Sanofi-Aktie: Gewinnsprung und Milliarden-Rückkauf!

Der französische Pharmakonzern Sanofi meldet einen deutlichen Gewinnsprung und plant für 2026 Aktienrückkäufe im Wert von einer Milliarde Euro bei steigender Dividende.

Auf einen Blick:
  • Nettogewinn legt um 40 Prozent auf 7,8 Mrd. Euro zu
  • Neues Rückkaufprogramm über eine Milliarde Euro geplant
  • Blockbuster Dupixent mit starkem Umsatzplus von 32 Prozent
  • Dividende soll um 5,1 Prozent auf 4,12 Euro steigen

Der französische Pharmakonzern hat am Donnerstag Zahlen für das abgelaufene Geschäftsjahr vorgelegt – und liefert ein Bild der Stärke. Der Nettogewinn schoss um satte 40 Prozent auf 7,8 Milliarden Euro nach oben. Haupttreiber war der Teilverkauf des Konsumentengeschäfts Opella. Doch auch operativ lief es rund: Das bereinigte Betriebsergebnis kletterte um 7 Prozent auf 12,15 Milliarden Euro.

Der Umsatz legte um gut 6 Prozent auf 43,6 Milliarden Euro zu. Bereinigt um Währungseffekte ergibt sich sogar ein Plus von knapp 10 Prozent. Besonders stark zeigte sich einmal mehr Dupixent, das Zugpferd gegen Asthma und Neurodermitis. Der bereinigte Gewinn je Aktie stieg um 10 Prozent auf 7,83 Euro.
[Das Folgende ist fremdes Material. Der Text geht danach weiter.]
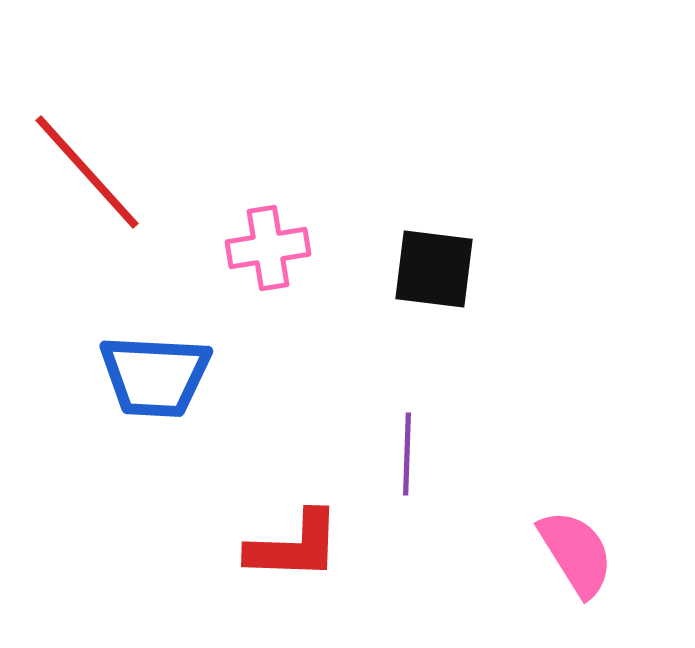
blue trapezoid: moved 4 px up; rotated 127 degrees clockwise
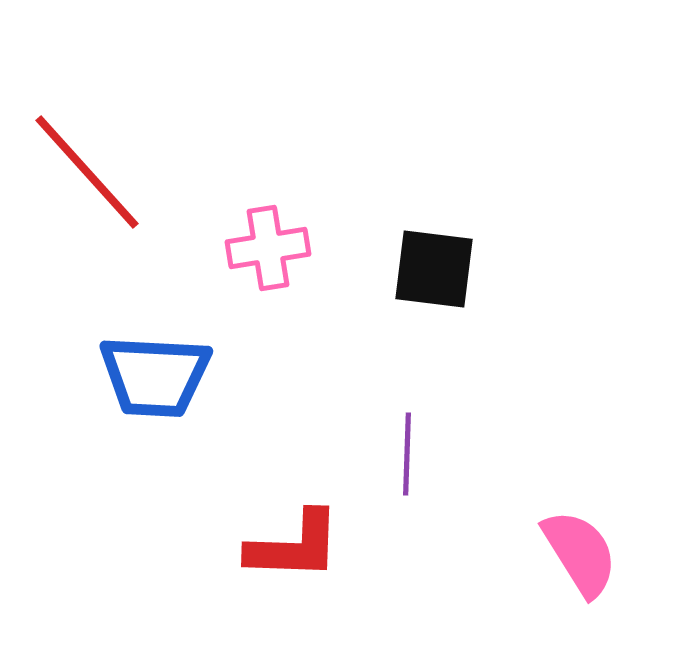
pink semicircle: moved 4 px right
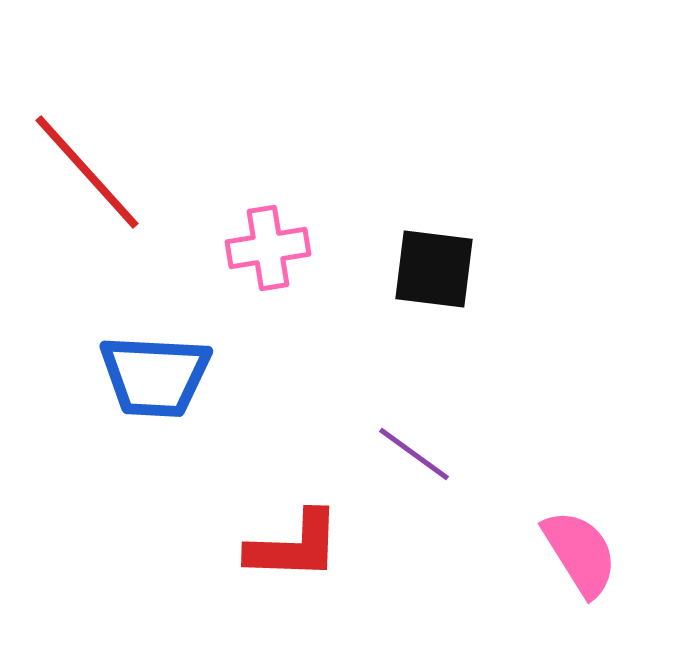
purple line: moved 7 px right; rotated 56 degrees counterclockwise
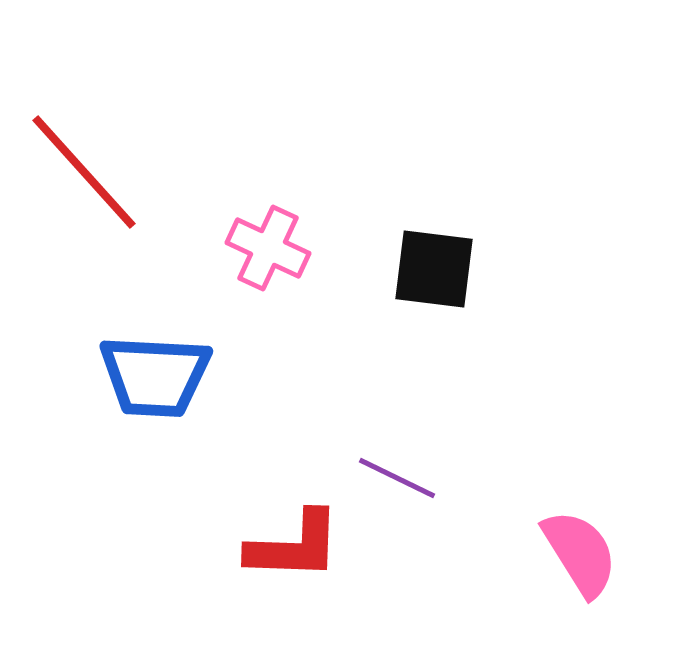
red line: moved 3 px left
pink cross: rotated 34 degrees clockwise
purple line: moved 17 px left, 24 px down; rotated 10 degrees counterclockwise
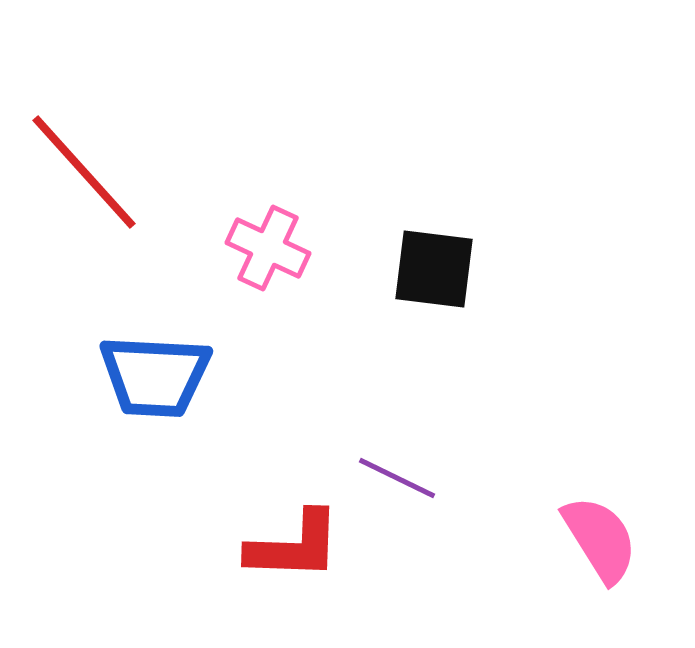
pink semicircle: moved 20 px right, 14 px up
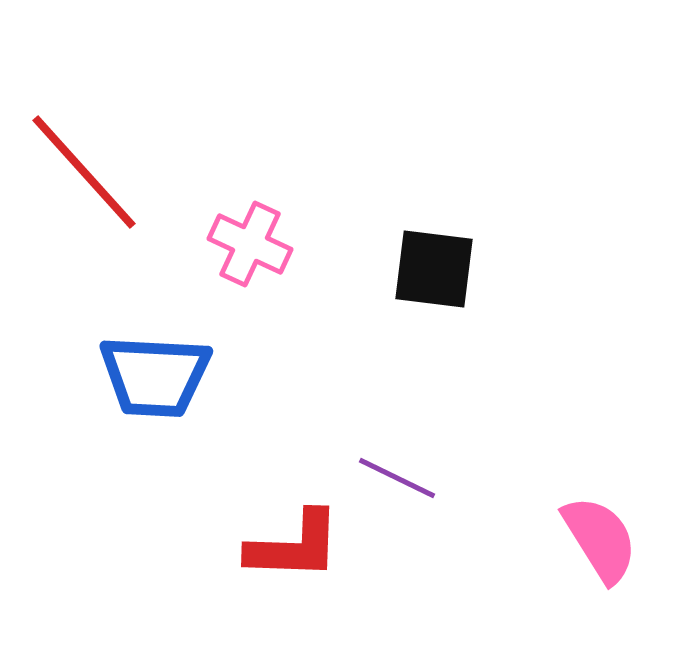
pink cross: moved 18 px left, 4 px up
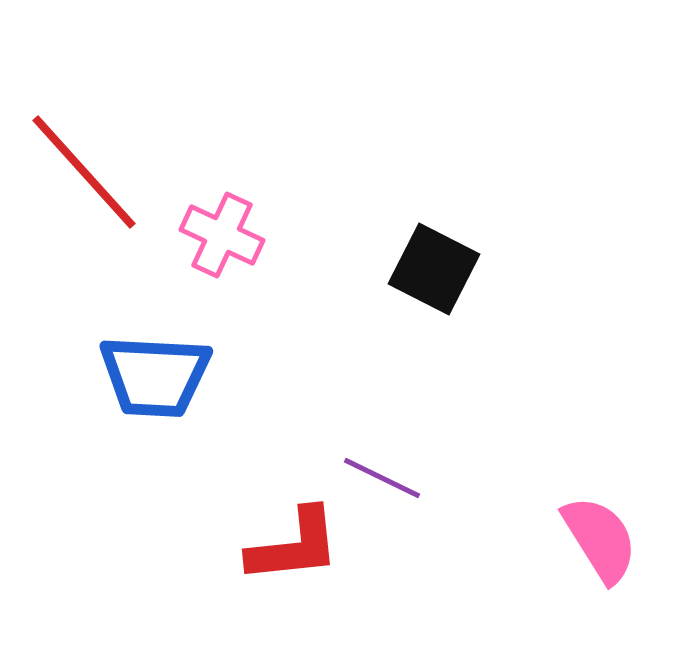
pink cross: moved 28 px left, 9 px up
black square: rotated 20 degrees clockwise
purple line: moved 15 px left
red L-shape: rotated 8 degrees counterclockwise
Jetzt geht es erst richtig los?

Für 2026 peilt Sanofi weiteres profitables Wachstum an. Der Umsatz soll währungsbereinigt im hohen einstelligen Prozentbereich zulegen. Der bereinigte Gewinn je Aktie dürfte noch etwas schneller steigen als der Umsatz – und das vor Berücksichtigung von Aktienrückkäufen.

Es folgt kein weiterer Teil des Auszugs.